ReplyDeleteoh my god yes. please, Please, PLEASE BAN THE PUB CRAWLS!!!!!!!
ReplyDelete@Marty - you always bring a laugh to the table. Ha!
ReplyDeleteI'll admit it. I went on an organized East Village pub crawl last month. It offered 11 craft beers (most ~8oz) and 11 apps at 11 bars for $25 dollars. Some were bars I had been to, some were not. It lasted from 1 to 6 and was surprisingly pleasant, save for my experience at 13th Step, where I sat down next to a woman who looked at me as I ate my chicken wing and said "You're eating a fucking cat."
ReplyDeleteBut I did meet the owners of a bar everyone in the neighborhood hated even before it opened. We had a nice dialogue about what a shithole the bar scene was and how people think they are contributing to it.
Banning pub crawls seems a little like stepping on the freedom of assembly, maybe you should need a permit. The kind that never actually get approved.

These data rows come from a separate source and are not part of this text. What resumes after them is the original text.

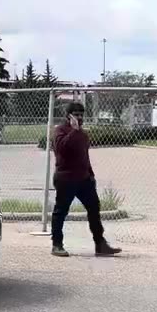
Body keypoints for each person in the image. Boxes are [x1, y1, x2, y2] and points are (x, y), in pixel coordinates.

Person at [50, 102, 122, 258]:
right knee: (61, 211)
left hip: (84, 180)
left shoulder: (82, 134)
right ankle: (57, 245)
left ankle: (100, 244)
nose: (80, 117)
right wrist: (74, 131)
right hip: (66, 179)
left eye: (81, 114)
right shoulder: (60, 131)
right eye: (76, 114)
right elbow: (62, 149)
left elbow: (84, 156)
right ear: (68, 116)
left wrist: (91, 175)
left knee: (94, 208)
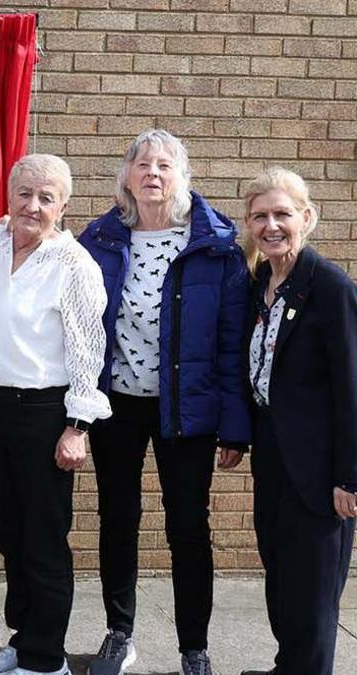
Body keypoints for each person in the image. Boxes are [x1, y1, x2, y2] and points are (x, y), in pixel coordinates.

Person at [78, 129, 250, 675]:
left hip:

@blue glass-- Absolutely, I think that banning the number of bars per block is essential. Just as an example, think of the area on Avenue A between 10th and 11th. By my count, there are three bars (Diablo Royale or whatever that place calls itself, Hi Fi, and Bar On A, four if you count Angels and Kings which is next door to BOA on 11th), two sidewalk cafes (Horus and that new place who's name I can't remember that used Orologio), and a restaurant (Westville) that all have liquor licenses. Really? Is it necessary to have one block with 6 places that serve liquor on it? When the CB board was approving Diablo, what was their thought process? "Gee, if these poor people who live on this block get a drink, where will they go." Obviously, these three to four bars on this block are not getting most of their business from locals; that would be impossible. At least Westville, New Orologio, and Horus serve something else besides liquor that the community can actually use. But what do we need with four bars in a 500 foot radius? (Oh, and if you go down the block on 11th St. there's also the 11st Bar, a place I actually like.) It seems to me that the key to limiting drunken douchey frat crowds in our neighborhood has less to do with banning pub crawls and everything to do with developing some sort of reasonable policy involving the number of bars in the area.
ReplyDelete@RyanAvenueA
ReplyDeleteSomeone who goes on pub crawls would shorten appetizers to "apps".
Who the hell cares if you call them appetizers or apps?
ReplyDeleteThis is absolutely absurd and so is every moron who thinks they can solve these problems with some random ban that's impossible to enforce. It must be exhausting to be so pissed off all the time.